Dataset entries:
:::::

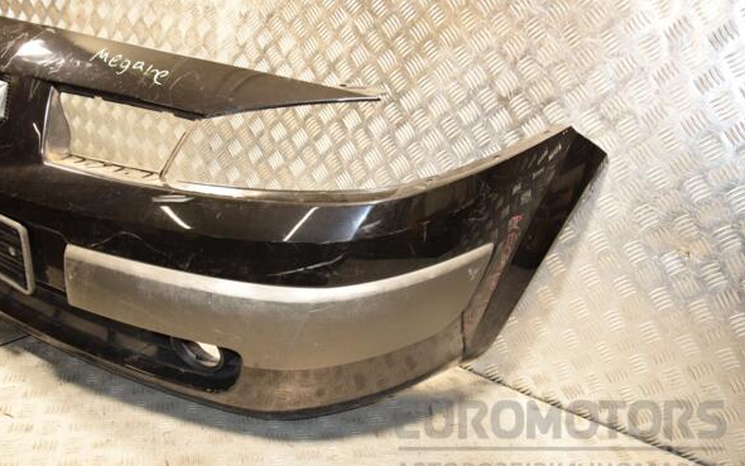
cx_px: 371
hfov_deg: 66.5
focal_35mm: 28
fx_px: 569
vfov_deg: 44.5
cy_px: 251
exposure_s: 1/125
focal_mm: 18
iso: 800
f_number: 5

:::::

_Exercise_.
This calls for each record above to be set down exactly, with the images skipped.

_Solved problem_.
cx_px: 371
hfov_deg: 66.5
focal_35mm: 28
fx_px: 569
vfov_deg: 44.5
cy_px: 251
exposure_s: 1/125
focal_mm: 18
iso: 800
f_number: 5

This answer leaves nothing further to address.